Pour revenir à l’Institut, j’ai fait abnégation de moi-même et laissé passer le premier mon ami M. Thé venin. Cette action a été fort bien regardée et me sera, j’espère, comptée et peutêtre bientôt. Par surcroit, je suis dans ce moment solliciteur ; je demande, et cette fois pour moi, la place que vient de laisser vacante M. Denon, mon « anti-moi » jusqu’à son dernier jour. Il est mort, et ce serait assez plaisant et assez piquant que je prenne sa place. Je fais donc toutes les démarches obligées. La renommée est pour moi. J’ai beaucoup de voix, dont je me suis assuré l’effet. Lorsque notre sort est dans les mains des hommes, il faut espérer et non compter sur le succès. Mes compétiteurs sont Horace, Blondel, Albert de Pujol, Heim et Redouté. À la dernière semaine, Horace, dit-on, et moi, nous sommes ceux entre qui l’affaire peut se débattre. Horace a eu onze voix, et moi sept ; mais il faut remarquer que presque toutes celles de M. Thé venin peuvent être à moi. Je suis, comme tu vois, mon bien cher, dans une assez grande impatience, désir et perplexité. Certes, outre l’honneur d’appartenir à une aussi grande Compagnie, en plus de ce qu’elle donne de véritable considération dans le monde, elle m’apporterait quinze cents livres fixes et, plus tard, la place de professeur à l’Académie des Beaux-Arts, qui est de cent louis. Ces revenus feraient le bonheur de ma vie et combleraient mes désirs et mon ambition puisque, avec mes goûts simples, j’aurais de quoi vivre et honorablement même à Paris, et puisque d’ailleurs tout ce que je pourrais gagner par des ouvrages de mon choix pourrait m’assurer même de l’aisance, un jour.

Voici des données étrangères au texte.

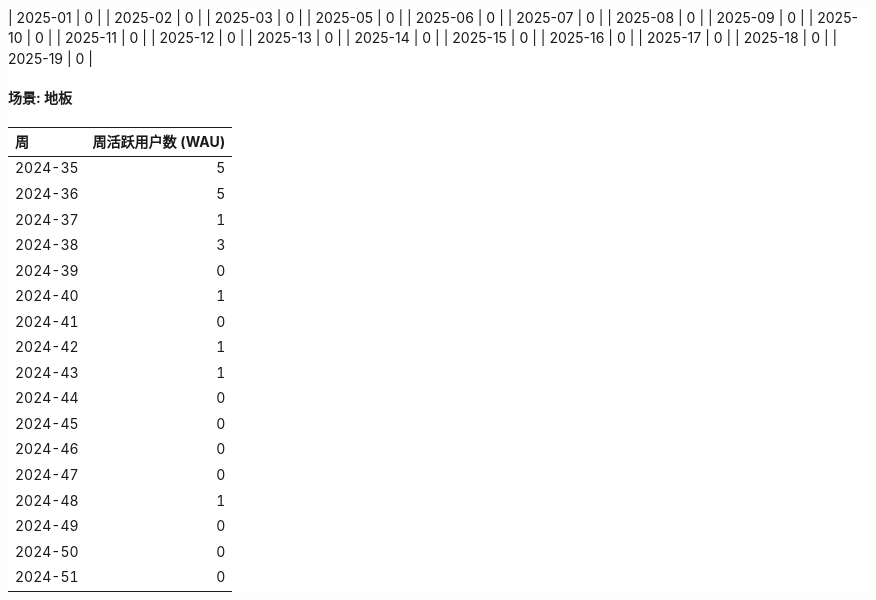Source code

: | 2025-01 |                    0 |
| 2025-02 |                    0 |
| 2025-03 |                    0 |
| 2025-05 |                    0 |
| 2025-06 |                    0 |
| 2025-07 |                    0 |
| 2025-08 |                    0 |
| 2025-09 |                    0 |
| 2025-10 |                    0 |
| 2025-11 |                    0 |
| 2025-12 |                    0 |
| 2025-13 |                    0 |
| 2025-14 |                    0 |
| 2025-15 |                    0 |
| 2025-16 |                    0 |
| 2025-17 |                    0 |
| 2025-18 |                    0 |
| 2025-19 |                    0 |

#### 场景: 地板
| 周      |   周活跃用户数 (WAU) |
|:--------|---------------------:|
| 2024-35 |                    5 |
| 2024-36 |                    5 |
| 2024-37 |                    1 |
| 2024-38 |                    3 |
| 2024-39 |                    0 |
| 2024-40 |                    1 |
| 2024-41 |                    0 |
| 2024-42 |                    1 |
| 2024-43 |                    1 |
| 2024-44 |                    0 |
| 2024-45 |                    0 |
| 2024-46 |                    0 |
| 2024-47 |                    0 |
| 2024-48 |                    1 |
| 2024-49 |                    0 |
| 2024-50 |                    0 |
| 2024-51 |                    0 |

Voilà, mon cher ami, le moment présent de ma situation et de mes espérances. Tu en partages tout l’intérêt et tu dois bien croire que tout cela me donne, aussi bien, à penser à toi et à nos projets futurs ; en première ligne, de nous réunir pour passer et finir notre vie ensemble. Que de beaux jours et de belles jouissances l’amitié et les beaux-arts peuvent nous procurer ! Adieu, mon cher et bien cher ami. Penses-y, comme moi ; et crois-moi, malgré tout, ton bien vrai ami.

À propos, rassure-toi, rassure tout le monde, si le tableau de Louis XIII n’est pas encore arrivé. Il arrivera, il doit arriver, malgré les projets que l’on avait de l’exposer et de le garder ici, au Luxembourg. J’ai protesté et déclaré que je priais et désirais qu’il vous fût envoyé et que l’on ne me privât pas de ce qui me tient tant au cœur, l’amour de ma patrie et l’estime de mes compatriotes. Mais, avant de l’envoyer, j’ai pensé en vouloir un dessin pour le faire graver, un jour ; et c’est cette seule raison, qui le retient à Paris. Je voudrais donc par tes soins, mon cher ami, que, de Montauban, on n’importunât pas le Ministre ici, pour se faire envoyer le tableau, de trois mois au moins encore. Je mets ce temps au minimum, attendu que le dessinateur est lent. Voilà plus d’un mois que le Ministre est en droit de me le demander, étant déjà dépassé le terme qui m’a été accordé. Vois s’il est nécessaire, toi, sur le terrain, que j’écrive à nos autorités. S’il en était ainsi, aurais-tu la bonté de me faire le brouillon de cette lettre ? Aie aussi la bonté de m’envoyer avant tout et le plus tôt possible, sous enveloppe, (si tu n’as pas le temps de tout écrire), mon extrait de baptême, tiré de notre paroisse Saint-Jacques. Je t’en serai bien obligé. C’est pour avoir le brevet de ma croix. Adieu, je t’embrasse de tout cœur et ré-attends une de tes bonnes lettres. Je n’ai pas encore vu M. Lacaze-Rauly.